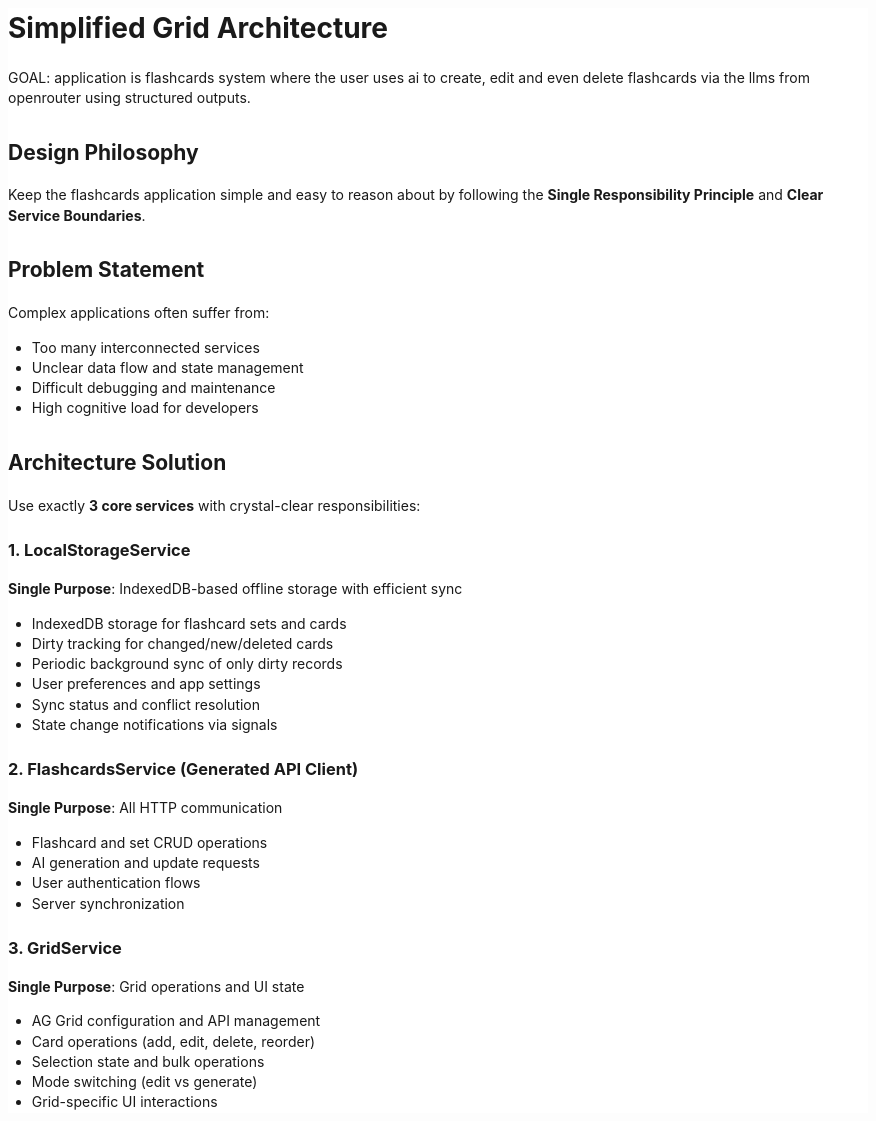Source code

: # Simplified Grid Architecture

GOAL: application is flashcards system where the user uses ai to create, edit and even delete flashcards via the llms from openrouter using structured outputs.

## Design Philosophy

Keep the flashcards application simple and easy to reason about by following the **Single Responsibility Principle** and **Clear Service Boundaries**.

## Problem Statement

Complex applications often suffer from:

- Too many interconnected services
- Unclear data flow and state management
- Difficult debugging and maintenance
- High cognitive load for developers

## Architecture Solution

Use exactly **3 core services** with crystal-clear responsibilities:

### 1. LocalStorageService

**Single Purpose**: IndexedDB-based offline storage with efficient sync

- IndexedDB storage for flashcard sets and cards
- Dirty tracking for changed/new/deleted cards
- Periodic background sync of only dirty records
- User preferences and app settings
- Sync status and conflict resolution
- State change notifications via signals

### 2. FlashcardsService (Generated API Client)

**Single Purpose**: All HTTP communication

- Flashcard and set CRUD operations
- AI generation and update requests
- User authentication flows
- Server synchronization

### 3. GridService

**Single Purpose**: Grid operations and UI state

- AG Grid configuration and API management
- Card operations (add, edit, delete, reorder)
- Selection state and bulk operations
- Mode switching (edit vs generate)
- Grid-specific UI interactions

+ + + + +

◆ **EXERCISE OBJECTIVE**
Reproduce all of the data above word for word, leaving out the picture.

◆ **WRITTEN ANSWER**
Source code

: # Simplified Grid Architecture

GOAL: application is flashcards system where the user uses ai to create, edit and even delete flashcards via the llms from openrouter using structured outputs.

## Design Philosophy

Keep the flashcards application simple and easy to reason about by following the **Single Responsibility Principle** and **Clear Service Boundaries**.

## Problem Statement

Complex applications often suffer from:

- Too many interconnected services
- Unclear data flow and state management
- Difficult debugging and maintenance
- High cognitive load for developers

## Architecture Solution

Use exactly **3 core services** with crystal-clear responsibilities:

### 1. LocalStorageService

**Single Purpose**: IndexedDB-based offline storage with efficient sync

- IndexedDB storage for flashcard sets and cards
- Dirty tracking for changed/new/deleted cards
- Periodic background sync of only dirty records
- User preferences and app settings
- Sync status and conflict resolution
- State change notifications via signals

### 2. FlashcardsService (Generated API Client)

**Single Purpose**: All HTTP communication

- Flashcard and set CRUD operations
- AI generation and update requests
- User authentication flows
- Server synchronization

### 3. GridService

**Single Purpose**: Grid operations and UI state

- AG Grid configuration and API management
- Card operations (add, edit, delete, reorder)
- Selection state and bulk operations
- Mode switching (edit vs generate)
- Grid-specific UI interactions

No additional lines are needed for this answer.